Unsupervised domain adaptation has shown excellent effectiveness in the field of 3-D vision and has received widespread attention. However, most existing models focus exclusively on low-order geometric shape features of point clouds. In this article, an unsupervised domain adaptation framework for point clouds named HO-GSM is proposed to model high-order geometric structures of point clouds, which is able to further narrow the domain gap. Moreover, our method refines domain alignment to class level and improves the discriminability of target domain features by utilizing contrastive learning.

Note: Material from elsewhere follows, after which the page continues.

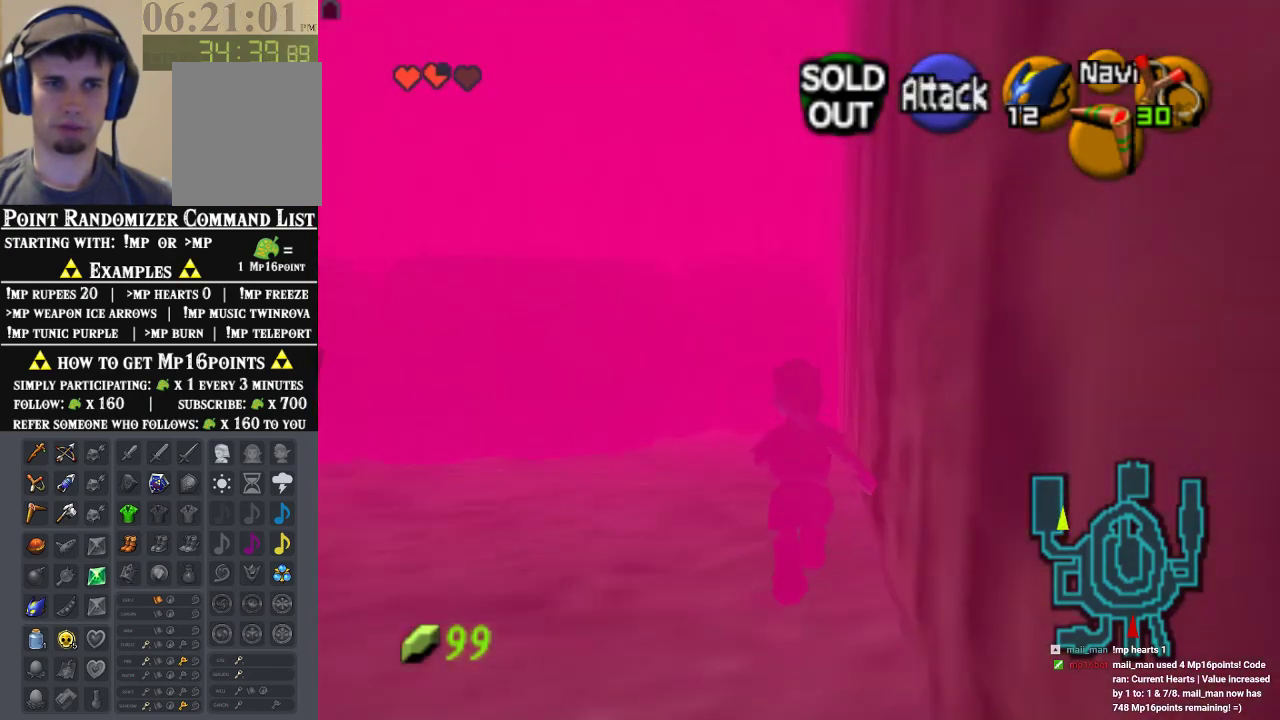
{"dt_ms": 500, "buttons": [], "left_stick": "center", "events": [[300, "left_stick", "center"]]}
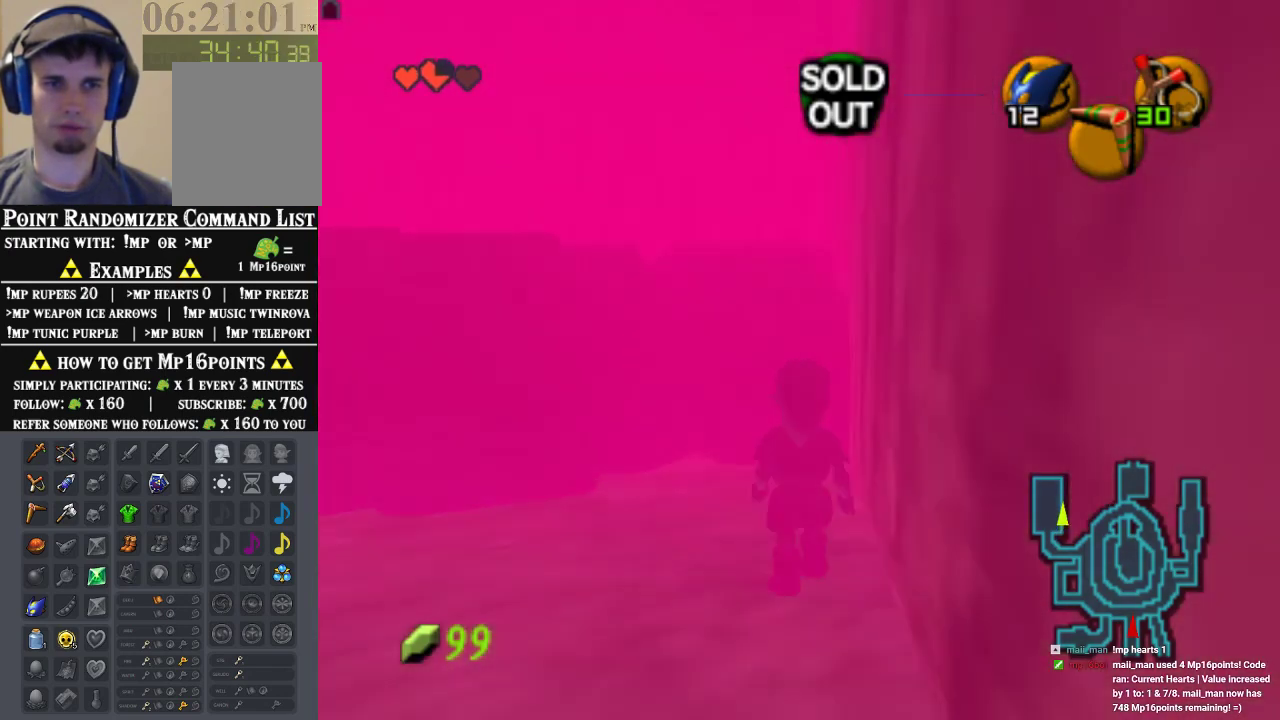
{"dt_ms": 500, "buttons": [], "left_stick": "center", "events": [[33, "left_stick", "left"], [100, "left_stick", "center"], [133, "Z", "down"], [300, "Z", "up"]]}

Point clouds can capture the precise geometric information of objects and scenes, which are an important source of 3-D data and one of the most popular 3-D geometric data structures for cognitions in many real-world applications like automatic driving and remote sensing. However, due to the influence of sensors and varieties of objects, the point clouds obtained by different devices may suffer obvious geometric changes, resulting in domain gaps that are prone to the neural networks trained in one domain failing to preserve the performance in other domains. To alleviate the above problem, this article proposes an unsupervised domain adaptation framework, named HO-GSM, as the first attempt to model high-order geometric structures of point clouds. First, we construct multiple self-supervised tasks to learn the invariant semantic and geometric features of the source and target domains, especially to capture the feature invariance of high-order geometric structures of point clouds. Second, the discriminative feature space of target domain is acquired by using contrastive learning to refine domain alignment to specific class level. Experiments on the PointDA-10 and GraspNetPC-10 collection of datasets show that the proposed HO-GSM can significantly outperform the state-of-the-art counterparts.